▶ **REQUIRED TASK**
Repeat word for word the part of the rows below that opens with the line containing "latitude: 54.1141" and closes with the line containing "longitude: 98.8144".
-- Start RECORDS TO PROCESS --
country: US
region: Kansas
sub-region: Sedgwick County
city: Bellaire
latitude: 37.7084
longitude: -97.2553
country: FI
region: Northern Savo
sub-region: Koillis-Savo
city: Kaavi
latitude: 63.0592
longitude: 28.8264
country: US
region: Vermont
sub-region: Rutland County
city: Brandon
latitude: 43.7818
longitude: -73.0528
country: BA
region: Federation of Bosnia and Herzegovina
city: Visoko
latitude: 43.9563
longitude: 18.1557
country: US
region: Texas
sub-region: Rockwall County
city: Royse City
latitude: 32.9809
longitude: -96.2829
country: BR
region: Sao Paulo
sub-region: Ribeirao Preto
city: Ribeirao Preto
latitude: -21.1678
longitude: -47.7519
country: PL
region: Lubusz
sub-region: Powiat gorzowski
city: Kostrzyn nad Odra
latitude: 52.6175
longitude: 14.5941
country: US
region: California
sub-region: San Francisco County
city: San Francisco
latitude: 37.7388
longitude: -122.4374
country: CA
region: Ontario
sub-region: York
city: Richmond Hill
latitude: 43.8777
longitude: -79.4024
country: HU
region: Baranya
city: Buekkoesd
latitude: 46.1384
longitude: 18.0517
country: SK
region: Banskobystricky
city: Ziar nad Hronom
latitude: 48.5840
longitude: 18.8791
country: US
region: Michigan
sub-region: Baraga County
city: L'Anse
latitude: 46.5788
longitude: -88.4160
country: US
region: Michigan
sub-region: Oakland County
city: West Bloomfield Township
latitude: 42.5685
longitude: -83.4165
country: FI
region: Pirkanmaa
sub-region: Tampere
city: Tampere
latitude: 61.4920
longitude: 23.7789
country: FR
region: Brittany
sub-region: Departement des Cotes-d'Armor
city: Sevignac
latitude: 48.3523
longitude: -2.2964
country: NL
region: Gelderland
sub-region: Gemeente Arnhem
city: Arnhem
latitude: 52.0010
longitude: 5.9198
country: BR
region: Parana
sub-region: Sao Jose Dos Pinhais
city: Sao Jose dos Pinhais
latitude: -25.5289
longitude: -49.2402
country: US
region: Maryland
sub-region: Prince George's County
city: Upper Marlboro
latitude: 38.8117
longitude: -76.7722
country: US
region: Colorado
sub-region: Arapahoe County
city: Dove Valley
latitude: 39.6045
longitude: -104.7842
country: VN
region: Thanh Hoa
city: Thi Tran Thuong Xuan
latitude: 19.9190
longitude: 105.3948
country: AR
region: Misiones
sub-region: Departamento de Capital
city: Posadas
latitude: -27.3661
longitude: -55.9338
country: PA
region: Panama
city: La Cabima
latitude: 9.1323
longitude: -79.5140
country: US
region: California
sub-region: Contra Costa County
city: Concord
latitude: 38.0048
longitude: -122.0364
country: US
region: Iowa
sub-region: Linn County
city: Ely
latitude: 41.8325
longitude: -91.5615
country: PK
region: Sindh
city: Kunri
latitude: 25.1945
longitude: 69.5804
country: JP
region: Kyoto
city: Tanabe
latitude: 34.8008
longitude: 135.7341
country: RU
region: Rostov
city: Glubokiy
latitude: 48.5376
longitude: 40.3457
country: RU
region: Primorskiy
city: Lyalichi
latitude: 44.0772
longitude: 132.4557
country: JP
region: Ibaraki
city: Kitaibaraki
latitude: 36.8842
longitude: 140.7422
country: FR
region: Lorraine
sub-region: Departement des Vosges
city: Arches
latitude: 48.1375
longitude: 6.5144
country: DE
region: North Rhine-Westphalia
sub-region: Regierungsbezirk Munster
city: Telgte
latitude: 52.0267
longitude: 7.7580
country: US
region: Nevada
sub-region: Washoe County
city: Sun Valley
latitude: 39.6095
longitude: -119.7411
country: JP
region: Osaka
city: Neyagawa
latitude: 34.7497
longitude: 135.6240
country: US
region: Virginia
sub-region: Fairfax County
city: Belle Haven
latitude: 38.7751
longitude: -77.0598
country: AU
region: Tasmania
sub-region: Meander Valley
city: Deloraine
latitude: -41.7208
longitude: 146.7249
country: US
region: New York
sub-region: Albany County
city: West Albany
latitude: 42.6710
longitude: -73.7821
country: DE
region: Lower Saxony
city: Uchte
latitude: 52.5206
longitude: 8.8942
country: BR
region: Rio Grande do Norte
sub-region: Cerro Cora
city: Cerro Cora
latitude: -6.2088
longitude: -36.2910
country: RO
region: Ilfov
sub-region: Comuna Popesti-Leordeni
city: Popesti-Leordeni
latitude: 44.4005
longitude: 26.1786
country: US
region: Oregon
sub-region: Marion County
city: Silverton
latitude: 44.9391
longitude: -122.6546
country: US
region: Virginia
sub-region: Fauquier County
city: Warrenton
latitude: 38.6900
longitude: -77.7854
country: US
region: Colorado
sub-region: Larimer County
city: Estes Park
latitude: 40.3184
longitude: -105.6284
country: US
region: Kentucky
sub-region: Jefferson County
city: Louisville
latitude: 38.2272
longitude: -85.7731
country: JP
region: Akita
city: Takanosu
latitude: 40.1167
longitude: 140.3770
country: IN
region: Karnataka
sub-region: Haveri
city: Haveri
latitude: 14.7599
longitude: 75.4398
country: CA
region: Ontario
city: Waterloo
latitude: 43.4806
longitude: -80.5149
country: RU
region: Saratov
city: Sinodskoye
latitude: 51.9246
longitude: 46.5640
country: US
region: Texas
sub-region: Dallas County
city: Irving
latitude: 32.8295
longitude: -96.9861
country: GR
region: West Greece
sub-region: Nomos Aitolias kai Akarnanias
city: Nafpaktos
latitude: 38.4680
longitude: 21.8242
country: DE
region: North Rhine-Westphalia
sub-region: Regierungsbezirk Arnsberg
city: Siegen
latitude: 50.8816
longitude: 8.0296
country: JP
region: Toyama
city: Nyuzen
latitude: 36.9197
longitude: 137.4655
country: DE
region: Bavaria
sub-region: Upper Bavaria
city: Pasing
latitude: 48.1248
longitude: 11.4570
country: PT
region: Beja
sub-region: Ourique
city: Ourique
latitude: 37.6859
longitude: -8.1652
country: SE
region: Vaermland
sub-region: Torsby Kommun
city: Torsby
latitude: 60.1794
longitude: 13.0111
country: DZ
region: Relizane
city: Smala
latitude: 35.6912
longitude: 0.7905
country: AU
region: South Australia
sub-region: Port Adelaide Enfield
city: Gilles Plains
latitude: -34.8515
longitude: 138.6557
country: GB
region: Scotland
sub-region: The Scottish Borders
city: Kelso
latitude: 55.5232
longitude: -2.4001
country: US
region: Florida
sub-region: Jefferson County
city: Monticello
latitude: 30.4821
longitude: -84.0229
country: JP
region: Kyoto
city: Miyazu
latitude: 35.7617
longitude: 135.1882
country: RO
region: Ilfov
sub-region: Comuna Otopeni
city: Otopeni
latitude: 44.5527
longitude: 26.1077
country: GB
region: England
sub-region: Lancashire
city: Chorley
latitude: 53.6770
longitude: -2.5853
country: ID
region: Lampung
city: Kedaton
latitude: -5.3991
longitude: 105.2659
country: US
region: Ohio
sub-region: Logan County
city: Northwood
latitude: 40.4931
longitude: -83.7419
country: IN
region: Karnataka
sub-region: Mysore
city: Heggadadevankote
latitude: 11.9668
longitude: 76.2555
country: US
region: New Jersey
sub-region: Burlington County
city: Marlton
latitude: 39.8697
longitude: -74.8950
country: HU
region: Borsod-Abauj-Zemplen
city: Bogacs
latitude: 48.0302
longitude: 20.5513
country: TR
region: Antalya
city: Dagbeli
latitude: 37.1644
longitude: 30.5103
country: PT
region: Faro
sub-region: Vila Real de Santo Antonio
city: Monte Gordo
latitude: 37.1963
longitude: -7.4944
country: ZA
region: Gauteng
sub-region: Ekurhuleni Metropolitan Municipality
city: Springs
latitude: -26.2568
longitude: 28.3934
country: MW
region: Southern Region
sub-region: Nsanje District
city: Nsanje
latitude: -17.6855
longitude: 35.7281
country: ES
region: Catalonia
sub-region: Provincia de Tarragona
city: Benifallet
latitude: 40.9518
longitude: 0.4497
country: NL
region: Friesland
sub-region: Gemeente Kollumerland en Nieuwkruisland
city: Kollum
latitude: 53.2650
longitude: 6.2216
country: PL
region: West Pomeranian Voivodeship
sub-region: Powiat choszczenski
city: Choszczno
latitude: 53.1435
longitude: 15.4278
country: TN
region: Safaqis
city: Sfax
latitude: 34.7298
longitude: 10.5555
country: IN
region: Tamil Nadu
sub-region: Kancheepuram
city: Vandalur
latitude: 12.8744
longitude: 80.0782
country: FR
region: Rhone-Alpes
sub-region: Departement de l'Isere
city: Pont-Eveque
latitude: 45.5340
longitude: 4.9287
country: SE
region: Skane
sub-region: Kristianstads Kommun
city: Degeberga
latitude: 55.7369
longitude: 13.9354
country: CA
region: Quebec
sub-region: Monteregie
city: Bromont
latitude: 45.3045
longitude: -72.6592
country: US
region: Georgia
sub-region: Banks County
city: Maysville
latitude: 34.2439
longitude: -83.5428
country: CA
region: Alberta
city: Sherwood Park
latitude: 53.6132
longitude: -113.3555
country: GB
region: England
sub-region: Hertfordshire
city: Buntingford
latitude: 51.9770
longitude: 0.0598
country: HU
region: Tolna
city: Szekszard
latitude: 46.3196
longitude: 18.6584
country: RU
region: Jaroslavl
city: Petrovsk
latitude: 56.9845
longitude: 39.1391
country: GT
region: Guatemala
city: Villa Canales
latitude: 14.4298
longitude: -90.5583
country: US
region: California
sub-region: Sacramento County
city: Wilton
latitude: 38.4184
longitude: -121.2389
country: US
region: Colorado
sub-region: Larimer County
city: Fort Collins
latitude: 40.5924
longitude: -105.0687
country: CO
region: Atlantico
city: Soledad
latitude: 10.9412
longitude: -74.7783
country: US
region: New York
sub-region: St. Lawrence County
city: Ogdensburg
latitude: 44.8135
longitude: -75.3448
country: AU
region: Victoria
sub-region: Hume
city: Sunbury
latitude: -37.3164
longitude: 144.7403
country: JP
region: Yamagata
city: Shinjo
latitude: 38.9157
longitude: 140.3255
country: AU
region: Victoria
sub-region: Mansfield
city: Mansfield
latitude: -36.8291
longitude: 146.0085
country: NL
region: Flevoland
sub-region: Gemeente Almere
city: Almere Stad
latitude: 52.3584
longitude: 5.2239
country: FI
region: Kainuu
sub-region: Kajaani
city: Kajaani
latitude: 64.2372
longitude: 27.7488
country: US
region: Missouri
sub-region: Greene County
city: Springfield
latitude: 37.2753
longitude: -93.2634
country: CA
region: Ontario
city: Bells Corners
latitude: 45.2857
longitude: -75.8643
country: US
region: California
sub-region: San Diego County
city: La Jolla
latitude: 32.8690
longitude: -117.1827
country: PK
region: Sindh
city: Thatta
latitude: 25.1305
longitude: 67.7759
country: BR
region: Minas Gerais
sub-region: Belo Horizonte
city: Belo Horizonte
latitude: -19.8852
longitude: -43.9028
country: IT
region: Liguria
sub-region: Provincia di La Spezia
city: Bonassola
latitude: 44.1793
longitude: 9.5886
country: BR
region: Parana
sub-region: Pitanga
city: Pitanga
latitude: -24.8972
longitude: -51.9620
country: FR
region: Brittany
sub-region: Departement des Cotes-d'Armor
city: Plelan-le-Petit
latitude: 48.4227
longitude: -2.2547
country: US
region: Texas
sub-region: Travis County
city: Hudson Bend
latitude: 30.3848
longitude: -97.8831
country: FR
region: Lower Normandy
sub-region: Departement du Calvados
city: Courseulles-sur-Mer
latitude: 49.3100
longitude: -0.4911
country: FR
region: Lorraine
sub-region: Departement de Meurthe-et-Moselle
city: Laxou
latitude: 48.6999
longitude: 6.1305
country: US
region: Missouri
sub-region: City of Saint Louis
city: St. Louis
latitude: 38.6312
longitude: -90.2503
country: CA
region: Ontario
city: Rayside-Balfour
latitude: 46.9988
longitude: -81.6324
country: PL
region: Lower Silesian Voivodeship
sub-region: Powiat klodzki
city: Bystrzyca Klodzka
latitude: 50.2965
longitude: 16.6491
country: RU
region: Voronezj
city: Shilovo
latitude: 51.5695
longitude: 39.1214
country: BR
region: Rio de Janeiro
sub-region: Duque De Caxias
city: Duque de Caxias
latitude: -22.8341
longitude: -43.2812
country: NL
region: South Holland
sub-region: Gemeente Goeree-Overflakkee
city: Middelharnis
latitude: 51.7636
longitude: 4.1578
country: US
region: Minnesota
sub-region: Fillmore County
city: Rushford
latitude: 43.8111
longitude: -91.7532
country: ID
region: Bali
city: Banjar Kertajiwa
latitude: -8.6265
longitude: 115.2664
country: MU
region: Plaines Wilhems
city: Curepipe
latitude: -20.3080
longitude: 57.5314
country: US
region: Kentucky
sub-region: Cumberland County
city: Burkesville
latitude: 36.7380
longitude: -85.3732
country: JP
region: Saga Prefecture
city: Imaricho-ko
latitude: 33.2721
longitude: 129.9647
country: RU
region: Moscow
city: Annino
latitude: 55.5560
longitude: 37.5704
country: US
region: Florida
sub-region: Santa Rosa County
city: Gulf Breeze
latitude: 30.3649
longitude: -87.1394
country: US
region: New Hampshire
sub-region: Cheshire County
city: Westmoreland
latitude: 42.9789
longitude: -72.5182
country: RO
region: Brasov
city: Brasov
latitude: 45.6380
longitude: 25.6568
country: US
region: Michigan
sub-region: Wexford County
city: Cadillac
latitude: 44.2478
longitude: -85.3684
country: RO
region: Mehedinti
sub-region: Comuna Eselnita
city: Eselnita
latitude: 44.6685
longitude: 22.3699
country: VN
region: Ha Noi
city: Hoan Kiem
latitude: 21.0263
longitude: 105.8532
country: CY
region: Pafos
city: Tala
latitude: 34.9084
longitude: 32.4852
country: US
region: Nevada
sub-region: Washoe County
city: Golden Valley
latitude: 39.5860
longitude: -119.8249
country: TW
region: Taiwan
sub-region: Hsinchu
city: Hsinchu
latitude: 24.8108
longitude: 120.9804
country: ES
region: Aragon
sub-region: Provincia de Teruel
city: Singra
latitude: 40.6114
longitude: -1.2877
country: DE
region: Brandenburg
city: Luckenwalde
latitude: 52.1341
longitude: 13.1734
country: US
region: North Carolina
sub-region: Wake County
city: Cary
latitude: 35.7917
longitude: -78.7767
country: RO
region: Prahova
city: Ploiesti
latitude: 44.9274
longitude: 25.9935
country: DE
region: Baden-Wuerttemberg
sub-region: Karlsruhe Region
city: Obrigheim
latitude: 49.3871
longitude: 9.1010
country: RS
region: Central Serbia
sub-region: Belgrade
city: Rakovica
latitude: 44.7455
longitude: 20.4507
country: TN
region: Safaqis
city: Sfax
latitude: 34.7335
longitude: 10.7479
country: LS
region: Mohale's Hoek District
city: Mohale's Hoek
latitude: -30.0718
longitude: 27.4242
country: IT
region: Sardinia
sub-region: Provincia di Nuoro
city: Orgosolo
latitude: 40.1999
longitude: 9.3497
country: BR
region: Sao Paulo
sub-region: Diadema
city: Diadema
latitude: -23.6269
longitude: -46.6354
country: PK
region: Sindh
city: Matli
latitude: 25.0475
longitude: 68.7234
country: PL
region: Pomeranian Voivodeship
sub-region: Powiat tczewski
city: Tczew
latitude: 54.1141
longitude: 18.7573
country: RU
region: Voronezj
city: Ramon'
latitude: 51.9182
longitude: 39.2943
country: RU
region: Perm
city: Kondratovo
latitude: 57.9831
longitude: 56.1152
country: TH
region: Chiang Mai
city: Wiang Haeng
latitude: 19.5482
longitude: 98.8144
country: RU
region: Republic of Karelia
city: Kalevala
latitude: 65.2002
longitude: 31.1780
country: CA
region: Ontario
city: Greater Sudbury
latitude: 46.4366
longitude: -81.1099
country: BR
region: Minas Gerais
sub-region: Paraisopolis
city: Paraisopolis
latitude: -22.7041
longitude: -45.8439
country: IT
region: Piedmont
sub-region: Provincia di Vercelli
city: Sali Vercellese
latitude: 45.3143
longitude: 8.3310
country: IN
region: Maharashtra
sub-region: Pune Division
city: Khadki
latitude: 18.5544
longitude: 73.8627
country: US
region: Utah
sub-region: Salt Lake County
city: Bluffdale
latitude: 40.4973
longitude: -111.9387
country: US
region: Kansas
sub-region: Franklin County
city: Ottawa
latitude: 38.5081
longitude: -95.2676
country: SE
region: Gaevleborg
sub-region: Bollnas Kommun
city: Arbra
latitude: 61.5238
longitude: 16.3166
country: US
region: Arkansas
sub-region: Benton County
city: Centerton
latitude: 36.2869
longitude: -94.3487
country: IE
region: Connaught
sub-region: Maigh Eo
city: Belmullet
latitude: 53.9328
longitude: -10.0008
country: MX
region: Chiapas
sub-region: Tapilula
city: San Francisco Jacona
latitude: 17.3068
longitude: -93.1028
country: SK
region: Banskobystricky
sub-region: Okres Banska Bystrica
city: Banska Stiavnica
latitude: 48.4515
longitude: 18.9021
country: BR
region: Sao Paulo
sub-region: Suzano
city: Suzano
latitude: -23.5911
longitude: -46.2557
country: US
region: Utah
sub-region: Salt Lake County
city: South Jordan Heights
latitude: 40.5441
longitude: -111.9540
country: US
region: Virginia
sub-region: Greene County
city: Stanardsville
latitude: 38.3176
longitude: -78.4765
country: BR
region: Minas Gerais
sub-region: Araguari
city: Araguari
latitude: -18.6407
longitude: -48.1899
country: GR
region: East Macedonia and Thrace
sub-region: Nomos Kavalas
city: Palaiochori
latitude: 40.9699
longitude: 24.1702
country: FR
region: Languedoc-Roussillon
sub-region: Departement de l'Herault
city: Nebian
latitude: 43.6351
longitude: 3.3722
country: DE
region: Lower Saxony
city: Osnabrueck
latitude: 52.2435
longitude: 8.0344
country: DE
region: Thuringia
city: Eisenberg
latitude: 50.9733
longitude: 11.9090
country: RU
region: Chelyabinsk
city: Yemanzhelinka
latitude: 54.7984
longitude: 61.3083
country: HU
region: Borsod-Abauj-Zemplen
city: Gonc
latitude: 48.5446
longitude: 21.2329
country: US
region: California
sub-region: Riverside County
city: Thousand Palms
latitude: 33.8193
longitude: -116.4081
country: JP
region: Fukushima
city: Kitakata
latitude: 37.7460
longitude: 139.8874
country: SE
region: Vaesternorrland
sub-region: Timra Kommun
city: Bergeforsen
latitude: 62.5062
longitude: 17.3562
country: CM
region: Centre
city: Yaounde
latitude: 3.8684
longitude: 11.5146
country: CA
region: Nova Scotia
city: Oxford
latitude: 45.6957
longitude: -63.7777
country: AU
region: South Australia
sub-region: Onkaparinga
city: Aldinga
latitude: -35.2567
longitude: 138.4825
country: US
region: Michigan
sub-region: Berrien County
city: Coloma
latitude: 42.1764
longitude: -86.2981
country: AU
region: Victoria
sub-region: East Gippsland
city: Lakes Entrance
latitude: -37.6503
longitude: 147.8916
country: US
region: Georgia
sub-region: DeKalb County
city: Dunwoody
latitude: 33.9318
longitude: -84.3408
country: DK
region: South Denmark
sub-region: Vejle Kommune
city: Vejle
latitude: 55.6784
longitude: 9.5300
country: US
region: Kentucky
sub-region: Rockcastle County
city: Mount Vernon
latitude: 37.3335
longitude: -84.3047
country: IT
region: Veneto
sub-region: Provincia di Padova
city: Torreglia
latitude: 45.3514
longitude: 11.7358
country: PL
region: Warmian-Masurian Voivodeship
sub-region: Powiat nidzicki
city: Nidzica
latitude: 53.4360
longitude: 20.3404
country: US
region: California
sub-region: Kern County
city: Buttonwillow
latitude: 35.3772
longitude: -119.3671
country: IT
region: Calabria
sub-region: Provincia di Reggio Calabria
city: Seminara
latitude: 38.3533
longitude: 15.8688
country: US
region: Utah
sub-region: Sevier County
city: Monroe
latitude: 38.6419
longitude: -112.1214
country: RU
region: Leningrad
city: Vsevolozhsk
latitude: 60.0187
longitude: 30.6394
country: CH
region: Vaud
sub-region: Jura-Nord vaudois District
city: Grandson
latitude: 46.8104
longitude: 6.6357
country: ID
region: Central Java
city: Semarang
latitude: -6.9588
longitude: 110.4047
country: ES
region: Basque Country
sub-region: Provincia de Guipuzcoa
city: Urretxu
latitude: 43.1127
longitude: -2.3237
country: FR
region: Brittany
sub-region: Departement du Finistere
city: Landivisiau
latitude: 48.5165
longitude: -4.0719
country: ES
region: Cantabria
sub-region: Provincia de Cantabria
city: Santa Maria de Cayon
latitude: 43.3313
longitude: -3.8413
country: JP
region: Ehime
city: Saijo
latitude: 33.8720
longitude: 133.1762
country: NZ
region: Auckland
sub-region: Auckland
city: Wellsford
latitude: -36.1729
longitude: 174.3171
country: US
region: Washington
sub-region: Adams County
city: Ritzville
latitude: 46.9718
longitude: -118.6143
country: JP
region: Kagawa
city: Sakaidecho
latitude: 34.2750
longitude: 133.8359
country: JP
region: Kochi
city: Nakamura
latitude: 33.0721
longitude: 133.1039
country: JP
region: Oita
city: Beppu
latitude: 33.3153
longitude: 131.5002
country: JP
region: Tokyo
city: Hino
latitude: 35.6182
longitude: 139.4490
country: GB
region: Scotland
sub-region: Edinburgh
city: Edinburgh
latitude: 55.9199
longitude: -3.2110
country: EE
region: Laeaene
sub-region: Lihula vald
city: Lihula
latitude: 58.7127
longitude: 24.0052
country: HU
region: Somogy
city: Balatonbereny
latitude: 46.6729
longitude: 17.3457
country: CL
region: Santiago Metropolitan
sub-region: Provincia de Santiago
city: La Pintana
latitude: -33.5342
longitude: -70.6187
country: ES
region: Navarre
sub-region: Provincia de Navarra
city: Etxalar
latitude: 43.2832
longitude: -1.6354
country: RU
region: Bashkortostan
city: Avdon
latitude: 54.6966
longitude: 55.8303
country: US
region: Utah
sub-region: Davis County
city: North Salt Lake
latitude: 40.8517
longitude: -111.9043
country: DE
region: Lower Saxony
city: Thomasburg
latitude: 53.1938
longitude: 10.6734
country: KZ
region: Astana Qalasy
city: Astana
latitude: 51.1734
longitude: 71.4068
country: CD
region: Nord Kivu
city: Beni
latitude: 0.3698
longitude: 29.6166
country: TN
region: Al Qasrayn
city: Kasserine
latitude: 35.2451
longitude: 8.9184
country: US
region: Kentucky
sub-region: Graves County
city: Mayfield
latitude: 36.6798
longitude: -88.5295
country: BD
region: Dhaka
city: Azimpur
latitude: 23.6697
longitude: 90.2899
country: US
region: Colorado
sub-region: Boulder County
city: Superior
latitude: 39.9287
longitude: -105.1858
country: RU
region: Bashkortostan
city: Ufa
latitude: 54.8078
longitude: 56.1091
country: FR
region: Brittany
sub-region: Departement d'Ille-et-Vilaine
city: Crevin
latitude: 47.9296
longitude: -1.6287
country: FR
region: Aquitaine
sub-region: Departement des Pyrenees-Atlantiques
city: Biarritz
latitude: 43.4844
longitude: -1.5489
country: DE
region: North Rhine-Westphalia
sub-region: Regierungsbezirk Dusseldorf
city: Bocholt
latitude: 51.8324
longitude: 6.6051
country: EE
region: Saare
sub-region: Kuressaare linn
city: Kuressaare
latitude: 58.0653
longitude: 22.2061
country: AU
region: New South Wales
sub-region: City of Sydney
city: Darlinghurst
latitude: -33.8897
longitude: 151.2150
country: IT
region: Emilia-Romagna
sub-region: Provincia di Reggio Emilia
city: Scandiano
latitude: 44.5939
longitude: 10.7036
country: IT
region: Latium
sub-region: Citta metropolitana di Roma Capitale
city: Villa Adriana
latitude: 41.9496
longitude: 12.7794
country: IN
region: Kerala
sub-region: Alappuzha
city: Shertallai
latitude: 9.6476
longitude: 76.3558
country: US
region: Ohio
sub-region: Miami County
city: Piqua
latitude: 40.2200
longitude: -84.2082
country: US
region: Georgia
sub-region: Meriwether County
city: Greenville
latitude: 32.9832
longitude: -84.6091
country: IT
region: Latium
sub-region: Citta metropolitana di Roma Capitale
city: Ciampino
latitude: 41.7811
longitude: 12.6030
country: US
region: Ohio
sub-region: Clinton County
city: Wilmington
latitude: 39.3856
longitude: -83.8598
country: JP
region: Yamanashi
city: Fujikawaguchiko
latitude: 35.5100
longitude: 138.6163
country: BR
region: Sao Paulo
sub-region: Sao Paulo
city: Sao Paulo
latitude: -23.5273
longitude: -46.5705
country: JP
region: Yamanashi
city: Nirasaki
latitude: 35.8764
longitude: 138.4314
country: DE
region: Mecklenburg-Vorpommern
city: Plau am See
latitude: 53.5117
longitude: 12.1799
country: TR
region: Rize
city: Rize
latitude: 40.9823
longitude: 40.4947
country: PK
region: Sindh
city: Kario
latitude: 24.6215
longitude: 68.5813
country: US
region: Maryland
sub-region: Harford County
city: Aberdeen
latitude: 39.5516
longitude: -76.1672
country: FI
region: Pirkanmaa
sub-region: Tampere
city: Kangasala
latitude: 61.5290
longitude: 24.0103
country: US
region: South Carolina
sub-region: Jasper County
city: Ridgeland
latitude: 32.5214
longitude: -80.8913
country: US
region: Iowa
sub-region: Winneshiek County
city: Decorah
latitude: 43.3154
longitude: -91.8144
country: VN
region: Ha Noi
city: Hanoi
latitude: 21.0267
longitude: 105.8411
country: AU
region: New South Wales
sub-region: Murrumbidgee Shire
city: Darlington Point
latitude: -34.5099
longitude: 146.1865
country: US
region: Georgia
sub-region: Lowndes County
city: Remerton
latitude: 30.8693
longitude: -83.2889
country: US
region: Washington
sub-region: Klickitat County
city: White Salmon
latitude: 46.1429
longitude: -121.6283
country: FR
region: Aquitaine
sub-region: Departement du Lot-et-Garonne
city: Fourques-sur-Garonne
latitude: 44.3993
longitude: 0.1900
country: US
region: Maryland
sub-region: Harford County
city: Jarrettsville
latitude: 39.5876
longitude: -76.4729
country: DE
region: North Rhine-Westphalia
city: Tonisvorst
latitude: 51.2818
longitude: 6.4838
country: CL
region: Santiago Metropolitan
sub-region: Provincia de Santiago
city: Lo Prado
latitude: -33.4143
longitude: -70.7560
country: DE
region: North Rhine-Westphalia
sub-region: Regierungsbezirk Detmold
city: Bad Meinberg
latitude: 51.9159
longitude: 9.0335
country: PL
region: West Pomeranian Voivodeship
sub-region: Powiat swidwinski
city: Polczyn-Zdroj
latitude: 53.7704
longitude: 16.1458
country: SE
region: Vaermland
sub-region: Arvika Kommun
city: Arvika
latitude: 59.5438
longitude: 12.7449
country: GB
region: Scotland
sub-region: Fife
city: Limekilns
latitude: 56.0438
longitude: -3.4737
-- End RECORDS TO PROCESS --
▶ **SOLUTION**
latitude: 54.1141
longitude: 18.7573
country: RU
region: Voronezj
city: Ramon'
latitude: 51.9182
longitude: 39.2943
country: RU
region: Perm
city: Kondratovo
latitude: 57.9831
longitude: 56.1152
country: TH
region: Chiang Mai
city: Wiang Haeng
latitude: 19.5482
longitude: 98.8144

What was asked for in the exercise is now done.